= Directions =
Below are the records; copy each line in them that holds the word "Left".
[Opening Data supplied section]
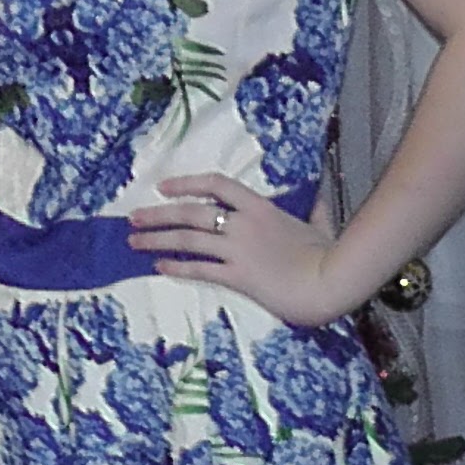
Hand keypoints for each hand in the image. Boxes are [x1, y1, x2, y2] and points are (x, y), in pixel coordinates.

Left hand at [127, 174, 351, 325]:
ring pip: (189, 239)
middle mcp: (244, 223)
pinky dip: (177, 266)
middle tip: (133, 217)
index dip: (187, 183)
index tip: (163, 187)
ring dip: (157, 239)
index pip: (216, 184)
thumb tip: (319, 200)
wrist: (331, 281)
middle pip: (192, 212)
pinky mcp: (239, 276)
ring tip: (134, 241)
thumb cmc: (329, 253)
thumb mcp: (319, 223)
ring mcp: (239, 249)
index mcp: (260, 207)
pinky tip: (159, 266)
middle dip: (158, 214)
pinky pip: (200, 269)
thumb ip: (313, 211)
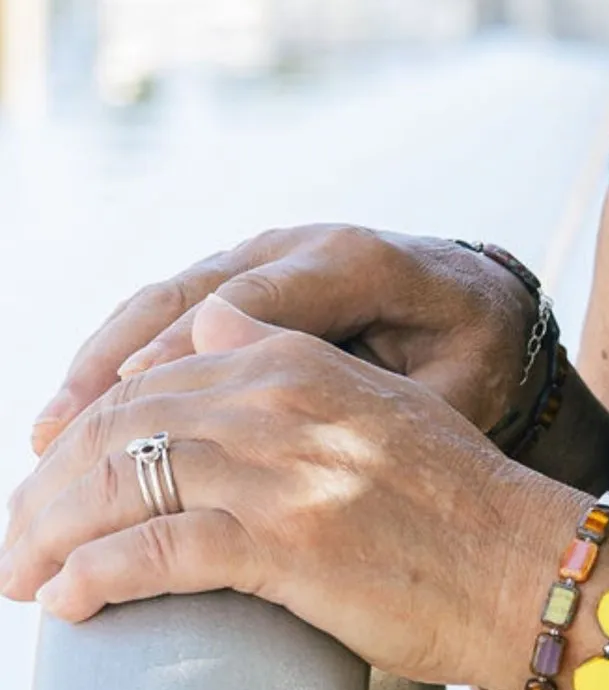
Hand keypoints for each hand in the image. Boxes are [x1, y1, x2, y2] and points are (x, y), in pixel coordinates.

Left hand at [3, 297, 584, 689]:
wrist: (529, 569)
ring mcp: (283, 471)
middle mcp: (283, 404)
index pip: (153, 382)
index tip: (52, 485)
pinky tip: (69, 603)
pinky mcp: (288, 543)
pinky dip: (97, 577)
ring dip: (50, 536)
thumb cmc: (462, 508)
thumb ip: (292, 360)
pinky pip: (156, 551)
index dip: (83, 436)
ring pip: (121, 484)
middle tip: (14, 541)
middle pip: (120, 429)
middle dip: (47, 490)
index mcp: (301, 366)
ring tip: (20, 577)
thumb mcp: (384, 405)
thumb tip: (206, 326)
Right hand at [31, 226, 541, 456]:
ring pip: (160, 304)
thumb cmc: (472, 351)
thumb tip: (298, 424)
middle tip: (58, 440)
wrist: (479, 303)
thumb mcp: (457, 379)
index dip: (184, 350)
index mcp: (350, 262)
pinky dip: (119, 362)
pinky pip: (167, 315)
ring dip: (100, 367)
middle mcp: (291, 249)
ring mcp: (260, 260)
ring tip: (48, 437)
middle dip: (116, 367)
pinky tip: (80, 417)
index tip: (130, 403)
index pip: (251, 302)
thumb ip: (387, 393)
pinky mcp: (242, 282)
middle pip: (185, 298)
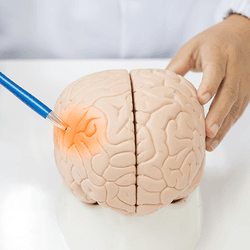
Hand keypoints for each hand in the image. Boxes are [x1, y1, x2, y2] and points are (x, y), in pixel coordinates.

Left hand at [166, 14, 249, 151]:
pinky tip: (217, 138)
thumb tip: (160, 88)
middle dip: (218, 114)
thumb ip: (177, 66)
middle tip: (208, 131)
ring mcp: (244, 80)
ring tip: (210, 143)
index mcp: (218, 53)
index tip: (201, 100)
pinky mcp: (247, 91)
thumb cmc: (212, 42)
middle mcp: (235, 67)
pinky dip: (228, 125)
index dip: (210, 84)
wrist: (242, 34)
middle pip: (229, 92)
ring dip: (223, 126)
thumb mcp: (191, 48)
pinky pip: (238, 110)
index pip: (216, 70)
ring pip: (236, 106)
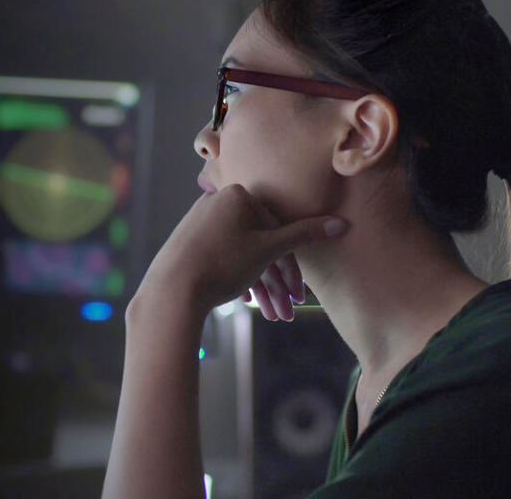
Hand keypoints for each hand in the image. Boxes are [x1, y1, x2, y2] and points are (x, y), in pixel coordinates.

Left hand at [135, 183, 347, 322]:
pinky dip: (237, 278)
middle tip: (285, 313)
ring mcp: (200, 221)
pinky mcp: (188, 241)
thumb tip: (340, 223)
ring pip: (242, 255)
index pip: (277, 231)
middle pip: (260, 245)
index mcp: (238, 195)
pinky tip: (245, 301)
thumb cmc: (222, 264)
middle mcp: (217, 202)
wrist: (171, 290)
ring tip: (270, 316)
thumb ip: (304, 235)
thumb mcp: (268, 250)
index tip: (299, 296)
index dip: (292, 268)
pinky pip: (222, 257)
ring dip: (260, 287)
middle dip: (276, 283)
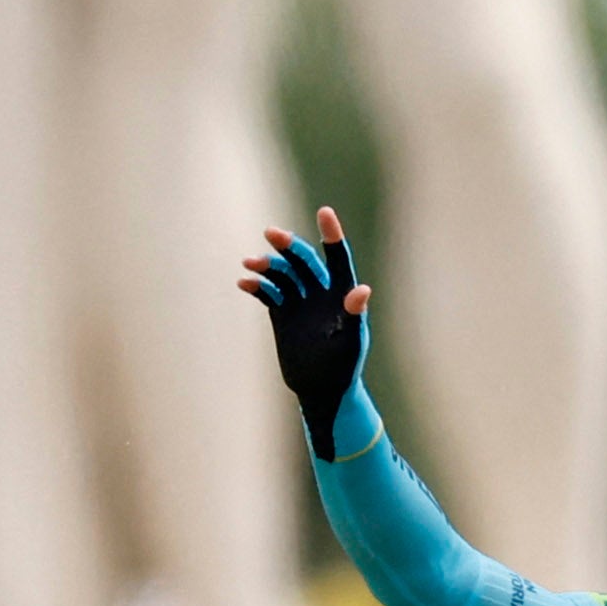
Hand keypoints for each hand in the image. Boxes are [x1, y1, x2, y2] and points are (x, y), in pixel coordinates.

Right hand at [239, 206, 373, 460]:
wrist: (321, 393)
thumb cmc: (343, 371)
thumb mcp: (351, 344)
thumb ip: (355, 316)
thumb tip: (362, 289)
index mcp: (342, 296)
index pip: (338, 259)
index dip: (332, 236)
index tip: (324, 212)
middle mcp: (320, 293)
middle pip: (304, 260)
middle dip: (288, 245)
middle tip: (270, 234)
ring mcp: (300, 302)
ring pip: (283, 273)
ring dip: (267, 265)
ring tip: (250, 263)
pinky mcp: (282, 314)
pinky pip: (268, 292)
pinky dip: (257, 286)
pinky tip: (244, 283)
[Closing Data supplied section]
= Task solution =
Left hand at [127, 174, 351, 325]:
Left hand at [3, 297, 584, 689]:
Left hand at [166, 14, 249, 151]:
Left hand at [135, 183, 347, 322]:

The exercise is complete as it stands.